MDB cobiça Fazenda e técnicos torcem o nariz. Por Josias de Souza

28 de março de 2018 às 08h28
Ministro da Fazenda, Henrique Meirelles, durante entrevista coletiva.( Marcelo Camargo/Agência Brasil)

No governo de Michel Temer, nem o ministério da Fazenda está livre do assédio partidário. Henrique Meirelles, deixará a pasta na semana que vem para tentar a sorte nas urnas. Indicou ao presidente dois nomes técnicos como alternativas para o comando da economia: Eduardo Guardia, atual secretário-executivo, e Mansueto Almeida, secretário de Assuntos Fiscais. O MDB prefere transferir para a Fazenda o ministro do Planejamento, Dyogo Oliveira, ligado ao presidente da legenda, o senador Romero Jucá.

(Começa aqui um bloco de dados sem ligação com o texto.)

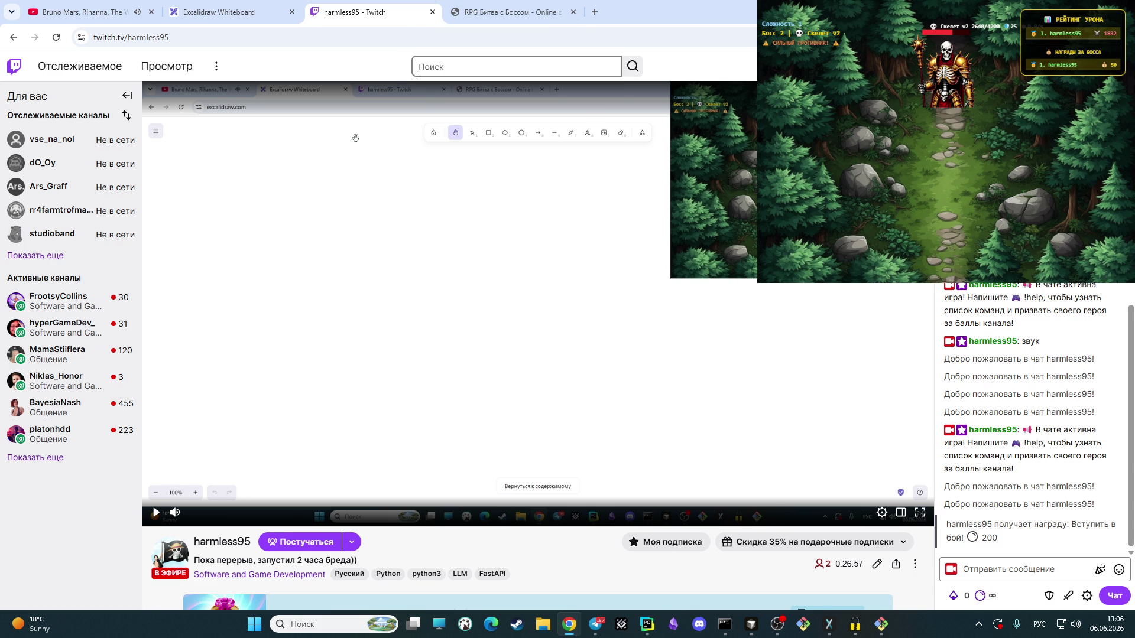
# Step: Show the RPG boss-fight tab with OBS Studio in front and its chat box focused
pyautogui.click(222, 12)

Noutros tempos, os governos que se instalavam em Brasília costumavam dividir os ministérios da Esplanada em duas partes: uma era supostamente administrada com seriedade. Outra era oferecida no balcão das barganhas políticas. Nessa divisão, o Ministério da Fazenda costumava ser reservado para gente técnica. Até esse mínimo de recato se perdeu.

Auxiliares de Meirelles ameaçam bater em retirada se Temer rifar as alternativas técnicas que lhe foram oferecidas para aplacar os apetites insaciáveis do MDB. O mais irônico é que Meirelles está deixando o PSD, partido de Gilberto Kassab, justamente para sentar praça no MDB de Temer e Jucá. Uma evidência de que, em Brasília, nada se cria, nada se transforma, tudo se corrompe.

Se ainda tiver um pingo de juízo, Temer não será temerário na Fazenda. O desajuste fiscal é grande. E o desemprego é imenso. Não é hora de brincar com a economia.